= Jak wykonać zadanie =
Wyodrębnij z poniższych wierszy każdy, który zawiera słowo „ristoranti”. Wielkość liter ma znaczenie.

Zapisane wpisy danych
================

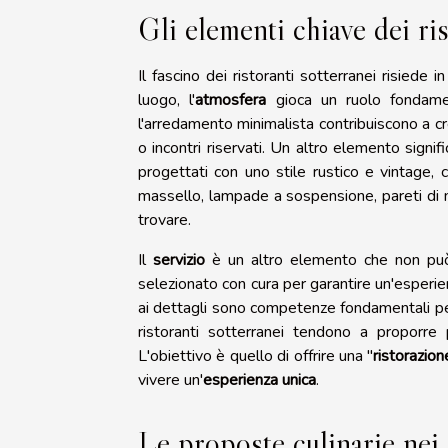
Gli elementi chiave dei ris
Il fascino dei ristoranti sotterranei risiede i
luogo, l'
atmosfera
gioca un ruolo fondamen
l'arredamento minimalista contribuiscono a c
o incontri riservati. Un altro elemento signific
progettati con uno stile rustico e vintage, c
massello, lampade a sospensione, pareti di m
trovare.
Il
servizio
è un altro elemento che non può e
selezionato con cura per garantire un'esperien
ai dettagli sono competenze fondamentali per 
ristoranti sotterranei tendono a proporre p
L'obiettivo è quello di offrire una "
ristorazion
vivere un'
esperienza unica
.
Le proposte culinarie nei 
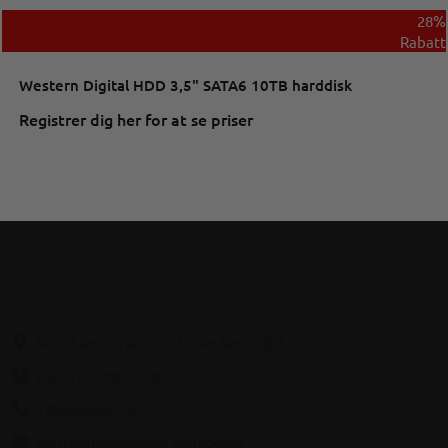
28%
Rabatt
Western Digital HDD 3,5" SATA6 10TB harddisk
Registrer dig her for at se priser
Kochhannstraße 17, 10249 Berlin (DE)
Man-fre: 9:00-17:00
+493069202294
distribution@graef-gruppe.de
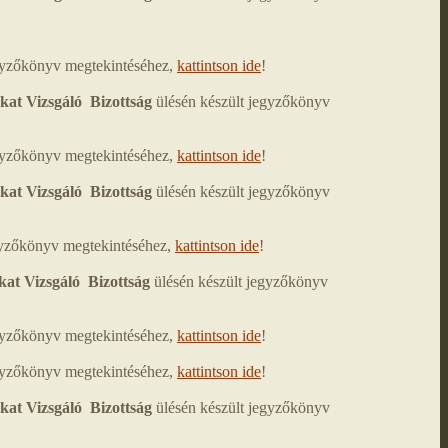
egyzőkönyv megtekintéséhez,
kattintson ide
!
kat Vizsgáló Bizottság
ülésén készült jegyzőkönyv
egyzőkönyv megtekintéséhez,
kattintson ide
!
kat Vizsgáló Bizottság
ülésén készült jegyzőkönyv
egyzőkönyv megtekintéséhez,
kattintson ide
!
kat Vizsgáló Bizottság
ülésén készült jegyzőkönyv
egyzőkönyv megtekintéséhez,
kattintson ide
!
egyzőkönyv megtekintéséhez,
kattintson ide
!
kat Vizsgáló Bizottság
ülésén készült jegyzőkönyv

================

= Odpowiedź do ćwiczenia =
Il fascino dei ristoranti sotterranei risiede i
ristoranti sotterranei tendono a proporre p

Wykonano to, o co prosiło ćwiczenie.